> -----Original Message-----
> From: He Shiming [mailto:[EMAIL PROTECTED] 
> Sent: Monday, September 18, 2006 10:02 PM
> To: sqlite-users@sqlite.org
> Subject: [sqlite] Quotation handling bug?
> 
> Hi,
> 
> I think I found a bug in sqlite version 3.3.7. The steps to 
> reproduce it is 
> as follows. I've tested it on Windows only.
> 
> C:\Something>sqlite3 newdb.db
> CREATE TABLE 'MYTABLE' ('ID' INTEGER PRIMARY KEY);
> INSERT INTO 'MYTABLE' ('ID') VALUES(1);
> INSERT INTO 'MYTABLE' ('ID') VALUES(2);
> INSERT INTO 'MYTABLE' ('ID') VALUES(3);
> 
> This is pretty straightfoward. But when I try to fetch the data out...
> SELECT 'ID' FROM 'MYTABLE' WHERE 'ID'=2;  // no result
> SELECT 'ID' FROM 'MYTABLE' WHERE ID=2; // result is ID
> SELECT ID FROM 'MYTABLE' WHERE ID=2; // result is 2
> SELECT 'MYTABLE'.'ID' FROM 'MYTABLE' WHERE 'MYTABLE'.'ID'=2; 
> // result is 2
> 
> I guess, to make it safer, I'll have to use the last one. 
> However, the 
> behavior or the first one and the second one looks like 
> malfunctioning.
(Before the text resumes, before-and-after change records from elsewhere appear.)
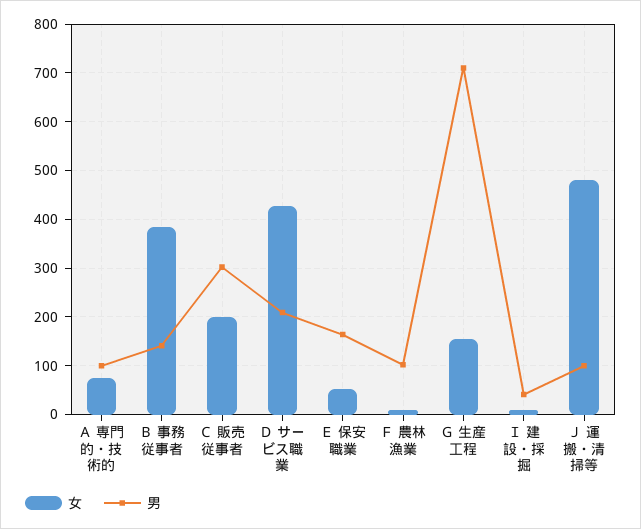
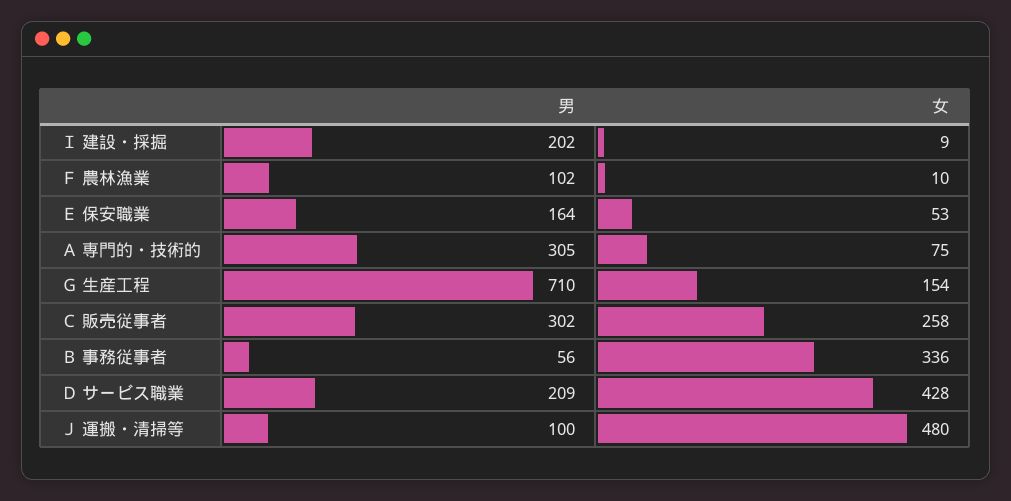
  {
    "女": {
      "Ａ 専門的・技術的": 75,
-     "Ｂ 事務従事者": 380,
+     "Ｂ 事務従事者": 336,
-     "Ｃ 販売従事者": 200,
+     "Ｃ 販売従事者": 258,
      "Ｄ サービス職業": 428,
      "Ｅ 保安職業": 53,
      "Ｆ 農林漁業": 10,
      "Ｇ 生産工程": 154,
      "Ｉ 建設・採掘": 9,
      "Ｊ 運搬・清掃等": 480
    },
    "男": {
-     "Ａ 専門的・技術的": 100,
+     "Ａ 専門的・技術的": 305,
-     "Ｂ 事務従事者": 140,
+     "Ｂ 事務従事者": 56,
      "Ｃ 販売従事者": 302,
      "Ｄ サービス職業": 209,
      "Ｅ 保安職業": 164,
      "Ｆ 農林漁業": 102,
      "Ｇ 生産工程": 710,
-     "Ｉ 建設・採掘": 40,
+     "Ｉ 建設・採掘": 202,
      "Ｊ 運搬・清掃等": 100
    }
  }

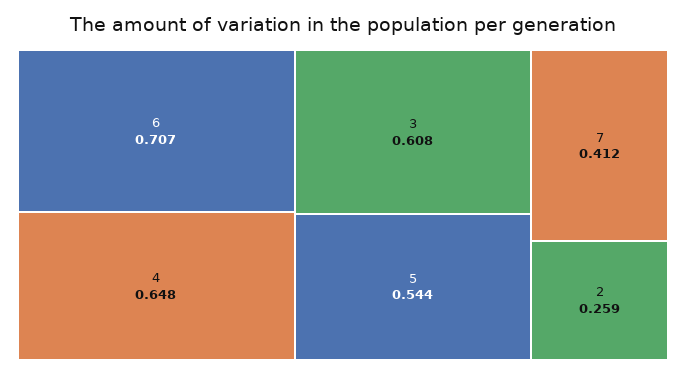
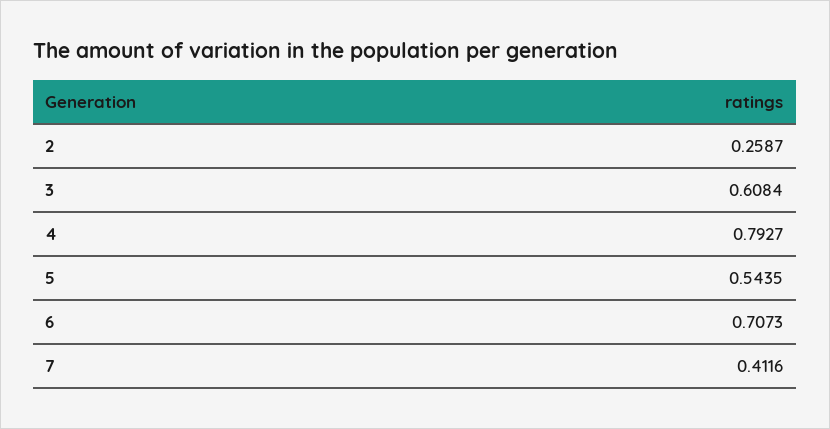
  {
    "6": 0.7073,
-   "4": 0.648,
+   "4": 0.7927,
    "3": 0.6084,
    "5": 0.5435,
    "7": 0.4116,
    "2": 0.2587
  }

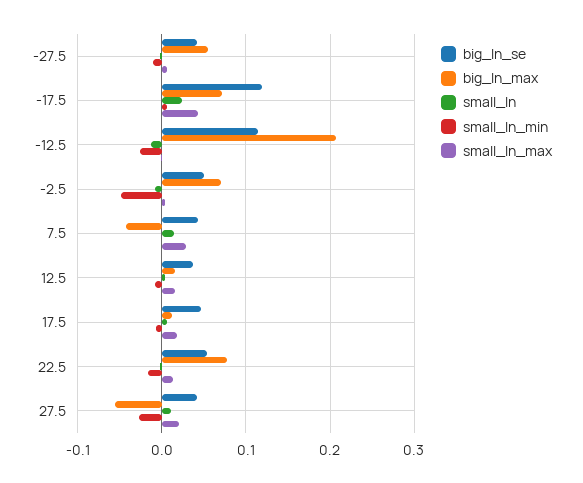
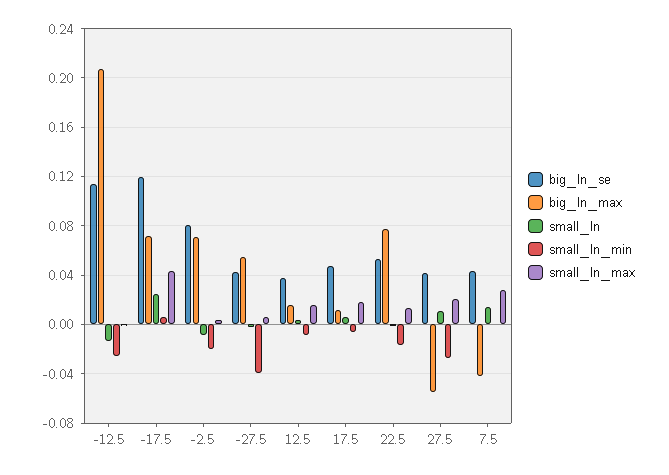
  {
    "big_ln_se": {
      "-27.5": 0.04,
      "-17.5": 0.12,
      "-12.5": 0.115,
-     "-2.5": 0.05,
+     "-2.5": 0.08,
      "7.5": 0.045,
      "12.5": 0.035,
      "17.5": 0.045,
      "22.5": 0.055,
      "27.5": 0.04
    },
    "big_ln_max": {
      "-27.5": 0.055,
      "-17.5": 0.07,
      "-12.5": 0.21,
      "-2.5": 0.07,
      "7.5": -0.04,
      "12.5": 0.015,
      "17.5": 0.01,
      "22.5": 0.075,
      "27.5": -0.055
    },
    "small_ln": {
      "-27.5": 0,
      "-17.5": 0.025,
      "-12.5": -0.015,
      "-2.5": -0.01,
      "7.5": 0.015,
      "12.5": 0.005,
      "17.5": 0.005,
      "22.5": 0,
      "27.5": 0.01
    },
    "small_ln_min": {
-     "-27.5": -0.01,
+     "-27.5": -0.04,
      "-17.5": 0.005,
      "-12.5": -0.025,
-     "-2.5": -0.05,
+     "-2.5": -0.02,
      "7.5": 0,
      "12.5": -0.01,
      "17.5": -0.005,
      "22.5": -0.015,
      "27.5": -0.025
    },
    "small_ln_max": {
      "-27.5": 0.005,
      "-17.5": 0.045,
      "-12.5": 0,
      "-2.5": 0.005,
      "7.5": 0.03,
      "12.5": 0.015,
      "17.5": 0.02,
      "22.5": 0.015,
      "27.5": 0.02
    }
  }

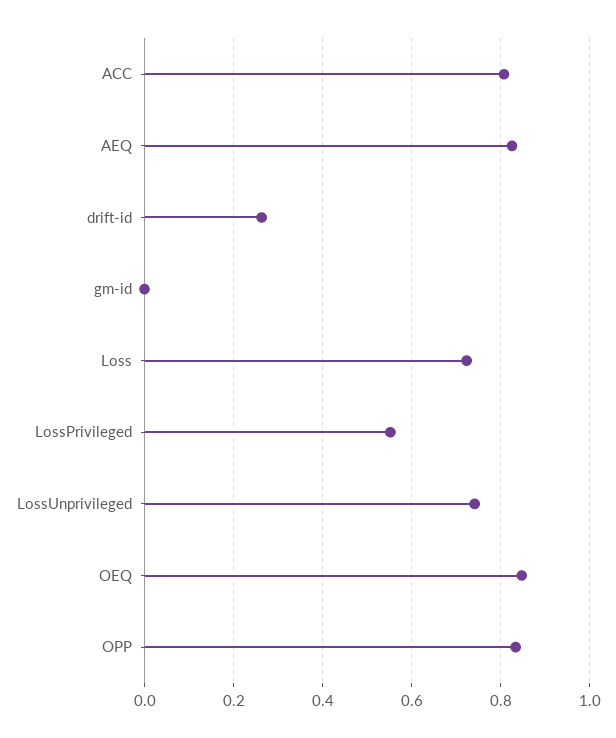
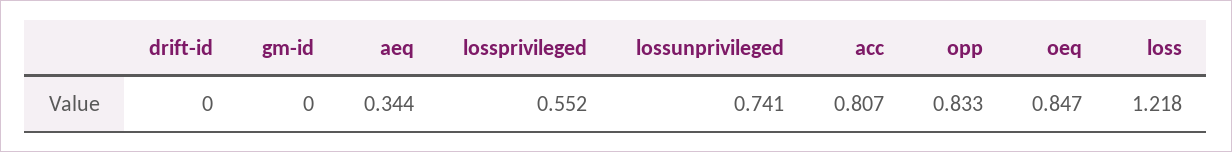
  {
    "ACC": 0.807,
-   "AEQ": 0.82,
+   "AEQ": 0.344,
-   "drift-id": 0.26,
+   "drift-id": 0,
    "gm-id": 0,
-   "Loss": 0.72,
+   "Loss": 1.218,
    "LossPrivileged": 0.552,
    "LossUnprivileged": 0.741,
    "OEQ": 0.847,
    "OPP": 0.833
  }

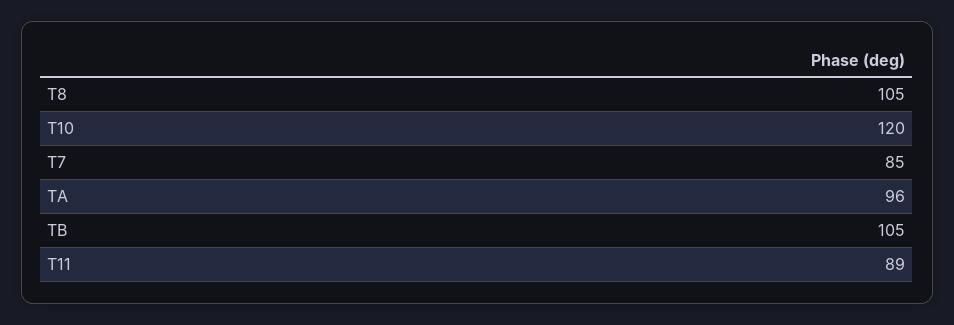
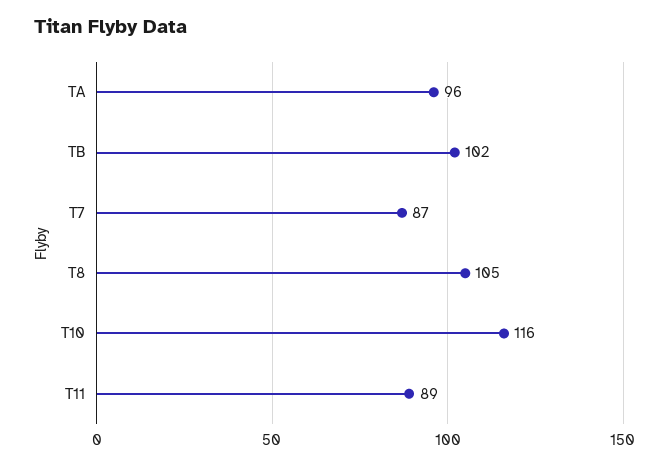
  {
    "T8": 105,
-   "T10": 120,
+   "T10": 116,
-   "T7": 85,
+   "T7": 87,
    "TA": 96,
-   "TB": 105,
+   "TB": 102,
    "T11": 89
  }

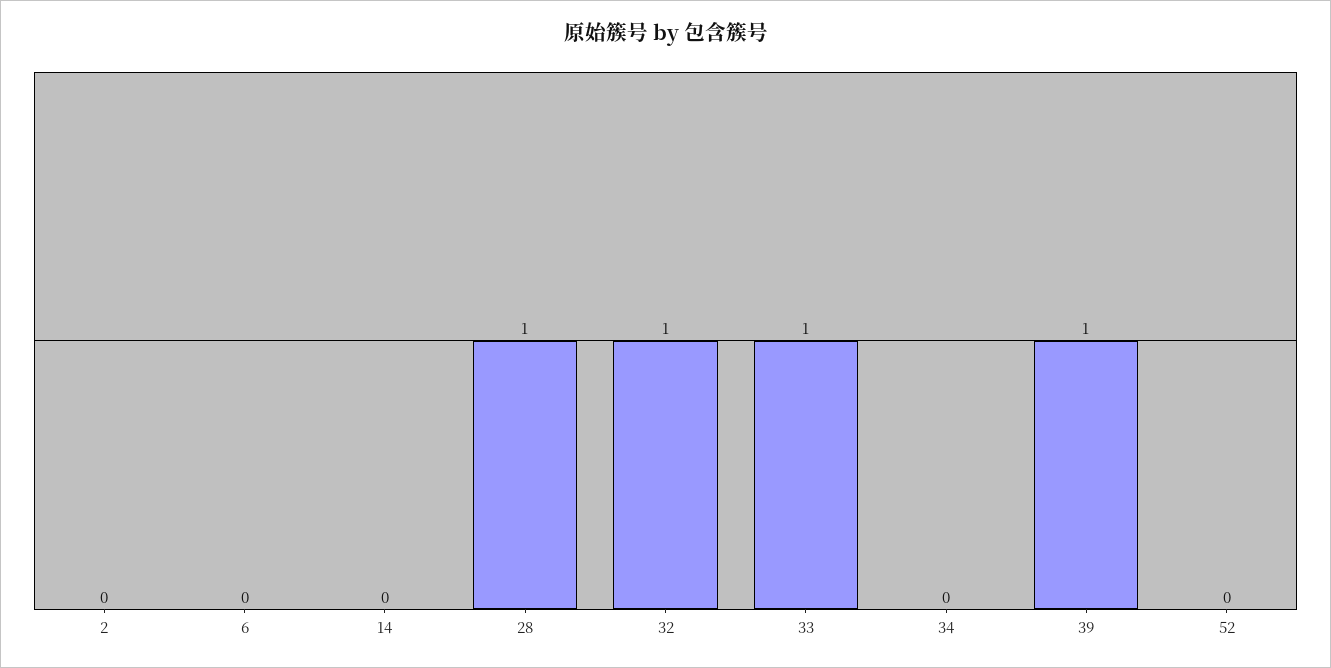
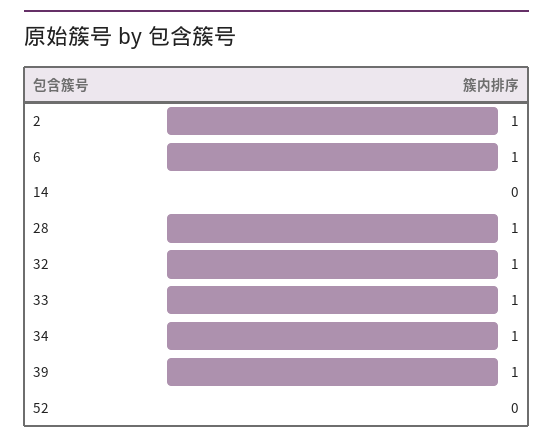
  {
-   "2": 0,
+   "2": 1,
-   "6": 0,
+   "6": 1,
    "14": 0,
    "28": 1,
    "32": 1,
    "33": 1,
-   "34": 0,
+   "34": 1,
    "39": 1,
    "52": 0
  }

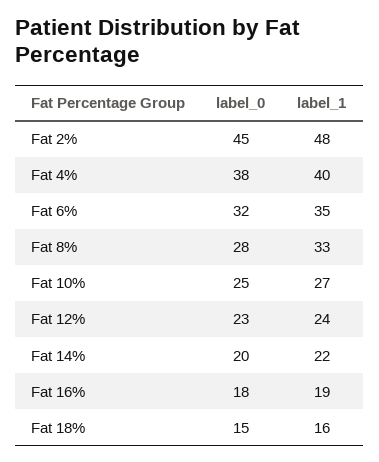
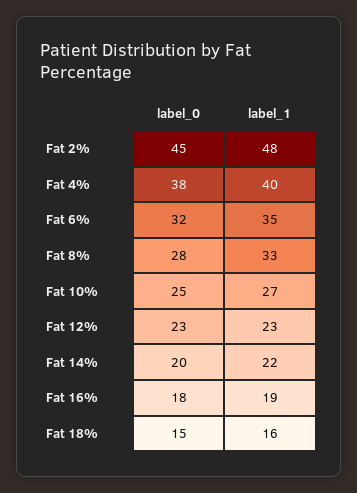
  {
    "label_0": {
      "Fat 2%": 45,
      "Fat 4%": 38,
      "Fat 6%": 32,
      "Fat 8%": 28,
      "Fat 10%": 25,
      "Fat 12%": 23,
      "Fat 14%": 20,
      "Fat 16%": 18,
      "Fat 18%": 15
    },
    "label_1": {
      "Fat 2%": 48,
      "Fat 4%": 40,
      "Fat 6%": 35,
      "Fat 8%": 33,
      "Fat 10%": 27,
-     "Fat 12%": 24,
+     "Fat 12%": 23,
      "Fat 14%": 22,
      "Fat 16%": 19,
      "Fat 18%": 16
    }
  }

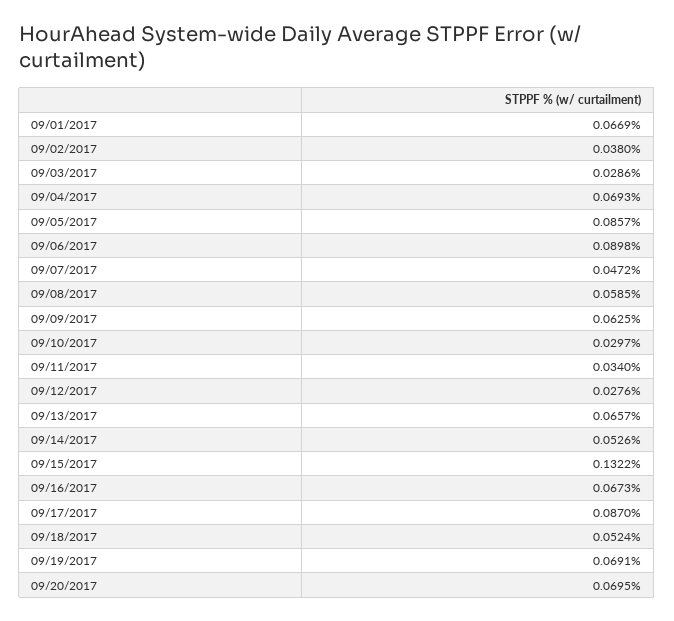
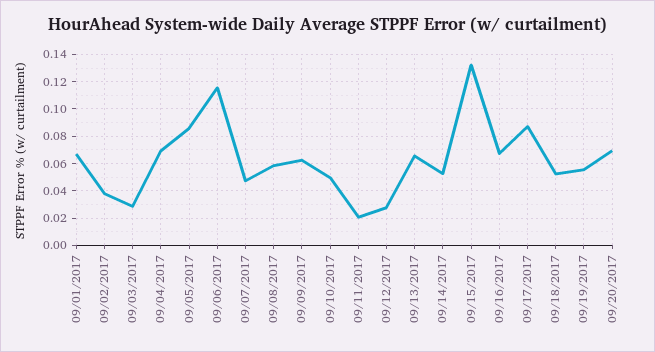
  {
    "09/01/2017": 0.0669,
    "09/02/2017": 0.038,
    "09/03/2017": 0.0286,
    "09/04/2017": 0.0693,
    "09/05/2017": 0.0857,
-   "09/06/2017": 0.0898,
+   "09/06/2017": 0.115,
    "09/07/2017": 0.0472,
    "09/08/2017": 0.0585,
    "09/09/2017": 0.0625,
-   "09/10/2017": 0.0297,
+   "09/10/2017": 0.05,
-   "09/11/2017": 0.034,
+   "09/11/2017": 0.02,
    "09/12/2017": 0.0276,
    "09/13/2017": 0.0657,
    "09/14/2017": 0.0526,
    "09/15/2017": 0.1322,
    "09/16/2017": 0.0673,
    "09/17/2017": 0.087,
    "09/18/2017": 0.0524,
-   "09/19/2017": 0.0691,
+   "09/19/2017": 0.055,
    "09/20/2017": 0.0695
  }

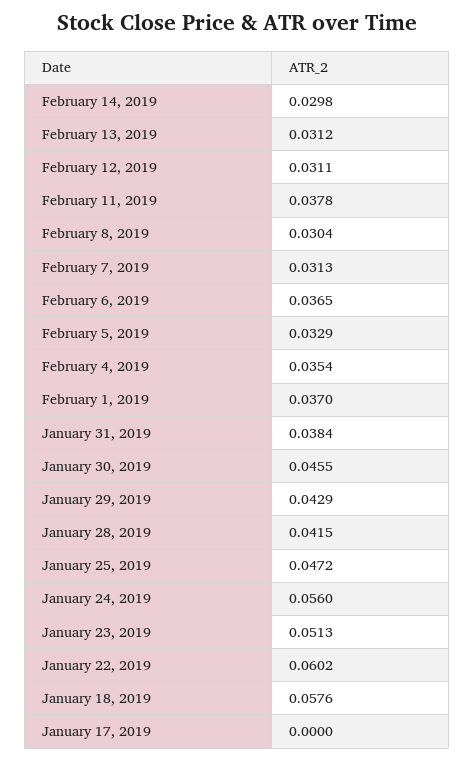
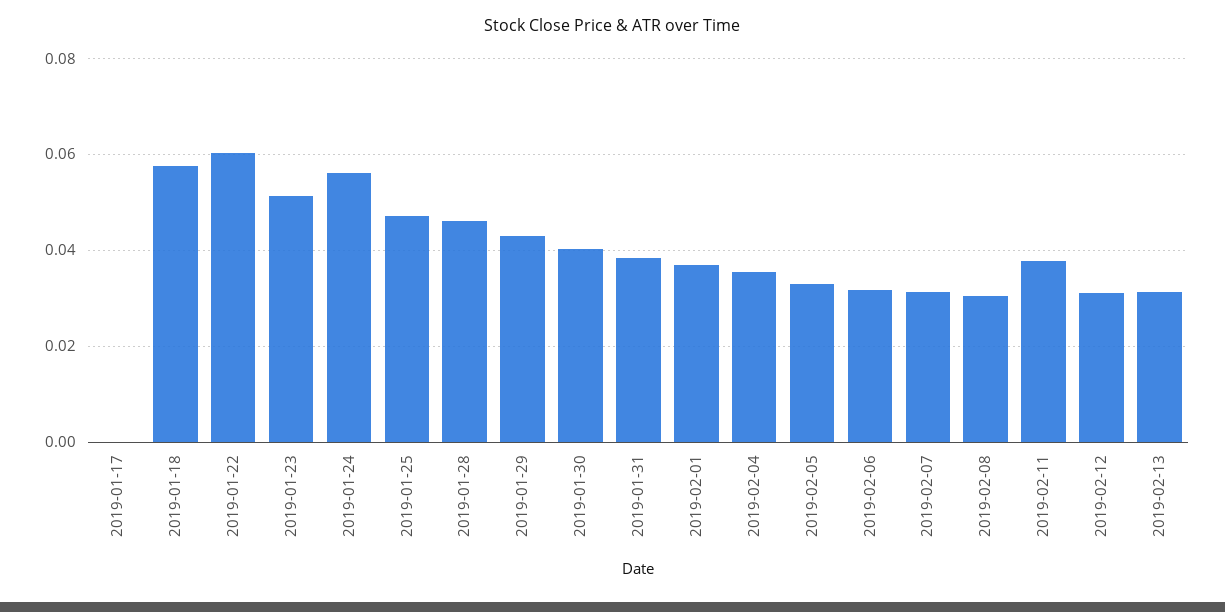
  {
-   "February 14, 2019": 0.0298,
    "February 13, 2019": 0.0312,
    "February 12, 2019": 0.0311,
    "February 11, 2019": 0.0378,
    "February 8, 2019": 0.0304,
    "February 7, 2019": 0.0313,
-   "February 6, 2019": 0.0365,
+   "February 6, 2019": 0.032,
    "February 5, 2019": 0.0329,
    "February 4, 2019": 0.0354,
    "February 1, 2019": 0.037,
    "January 31, 2019": 0.0384,
-   "January 30, 2019": 0.0455,
+   "January 30, 2019": 0.04,
    "January 29, 2019": 0.0429,
-   "January 28, 2019": 0.0415,
+   "January 28, 2019": 0.046,
    "January 25, 2019": 0.0472,
    "January 24, 2019": 0.056,
    "January 23, 2019": 0.0513,
    "January 22, 2019": 0.0602,
    "January 18, 2019": 0.0576,
    "January 17, 2019": 0
  }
The 
> four queries should produce completely equivalent results, 
> which is "2". Or 
> is it something I did wrong?

Single quotes are supposed to be used for string literals, and double
quotes/brackets for identifiers such as table names and column names.  

SELECT 'ID' FROM 'MYTABLE' is selecting the literal string 'ID', not the
column.  

I am not positive, but I think if you use single quotes around something,
SQLite will first try and treat it like a literal -- and if the SQL parser
is expecting an identifier where you've placed a literal, it will try and
re-evaluate it as an identifier instead.  So since the statement CREATE
TABLE 'MYTABLE' ('ID' INTEGER PRIMARY KEY) contains literals in places
identifiers are expected, SQLite treats them as identifiers instead of
literals.

Conversely, SELECT 'ID' FROM 'MYTABLE' is ambiguous in that 'ID' could mean
the literal string 'ID' or could mean an identifier.  In a SELECT clause the
string is first evaluated as a literal, and since literals are allowed in
the return columns of a SELECT, the literal code path is taken and there is
no need to try and evaluate it as an identifier.  The FROM 'MYTABLE' portion
is parsed later, but literals aren't allowed as a target in a FROM clause,
so 'MYTABLE' is treated as an identifier.

In short ... Don't use single-quotes around identifiers.  Use single-quotes
for string literals, and use double-quotes or brackets around identifiers so
your code is more readable and explicit.